Could you print the listing below verbatim, without the pictures?
Working data: Begin
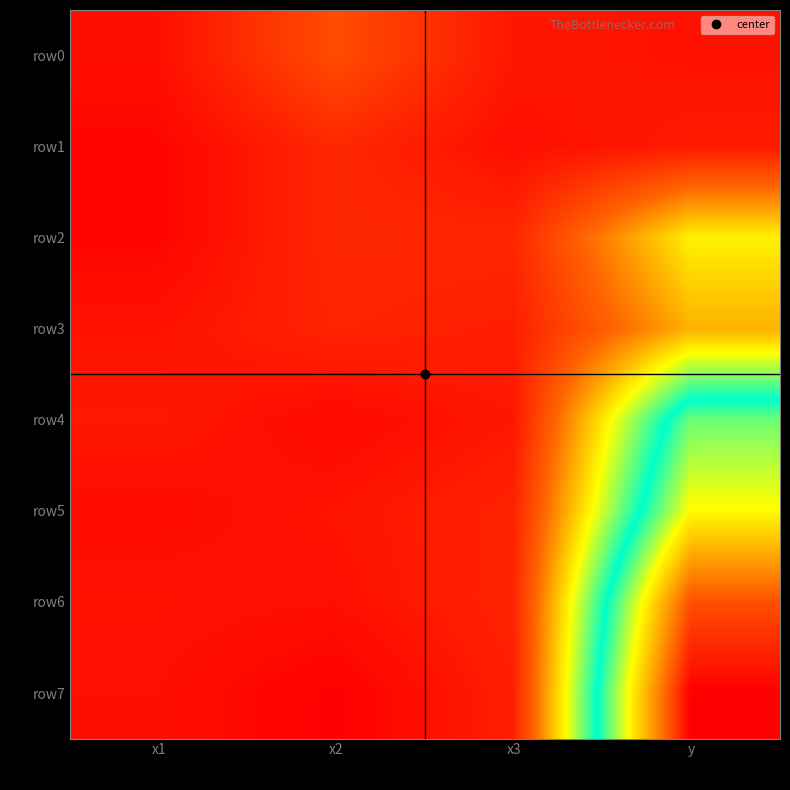

At how many categories does at least one series exceed 51?

1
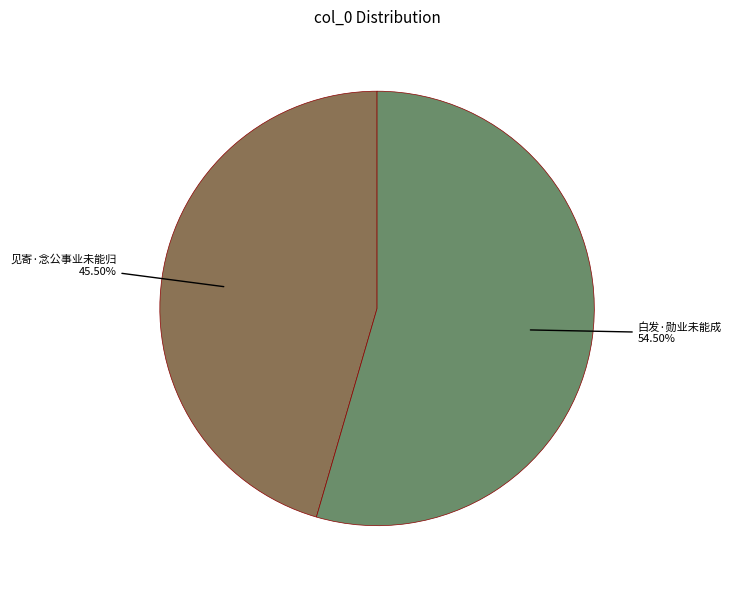

Which slice is the smallest?

见寄·念公事业未能归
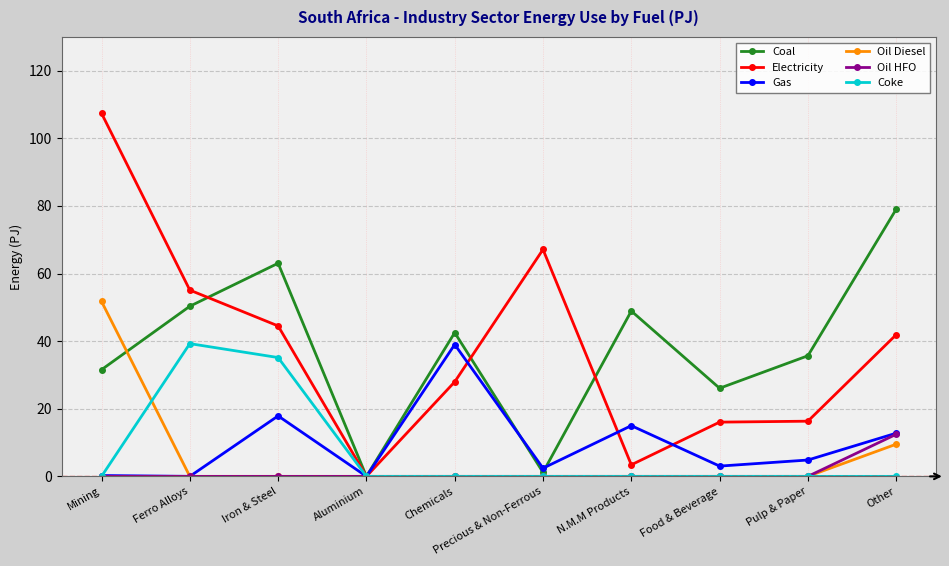

What is the sum of the Coal values at Food & Beverage and Aluminium?

26.1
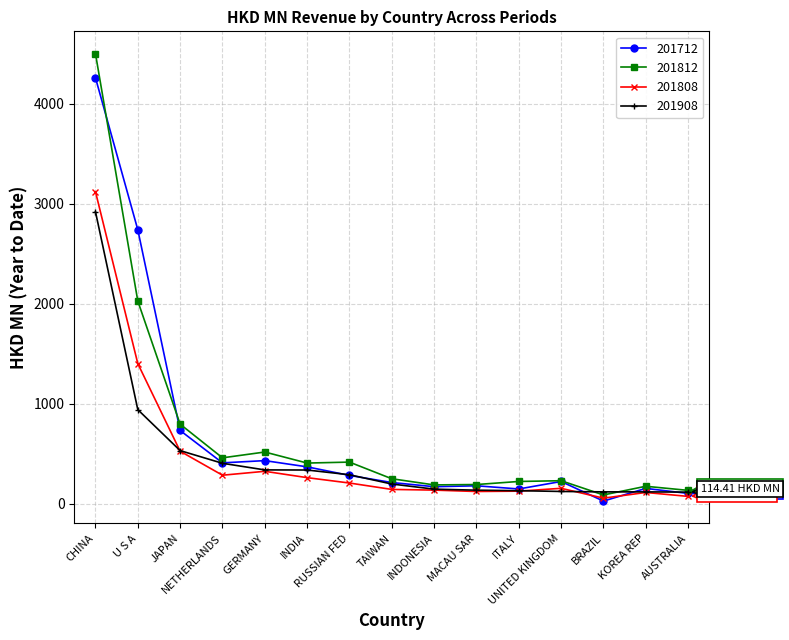

Which series has the widest spread of values?

201812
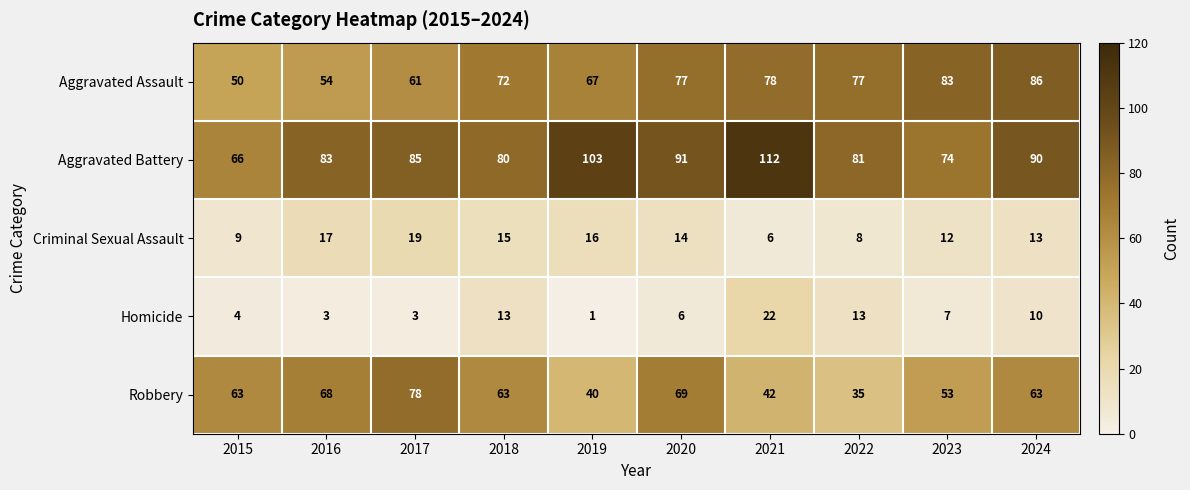

Which series has the largest range (max minus min)?

Aggravated Battery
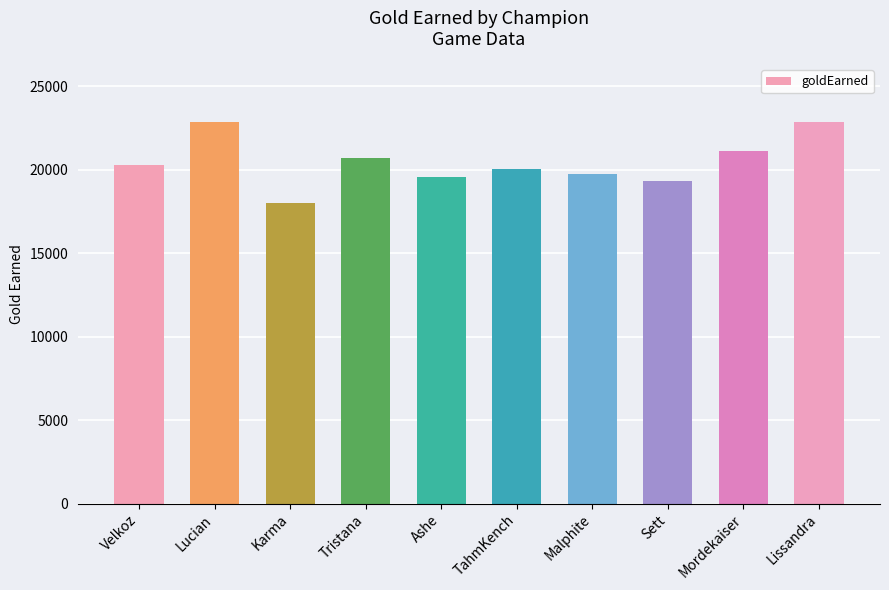

What is the sum of the values at Velkoz and Lissandra?

43176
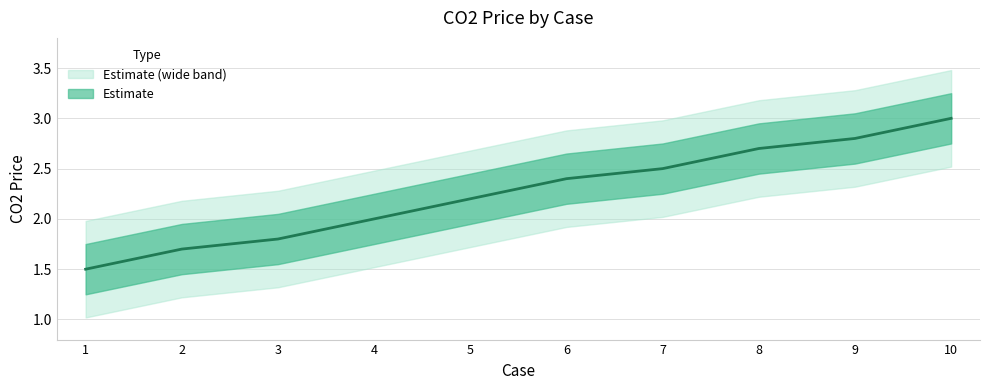

What is the value of the 6th point from the left?

2.4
Working data: End
▸ Result of the task
At how many categories does at least one series exceed 51?

1

Which slice is the smallest?

见寄·念公事业未能归

What is the sum of the Coal values at Food & Beverage and Aluminium?

26.1

Which series has the widest spread of values?

201812

Which series has the largest range (max minus min)?

Aggravated Battery

What is the sum of the values at Velkoz and Lissandra?

43176

What is the value of the 6th point from the left?

2.4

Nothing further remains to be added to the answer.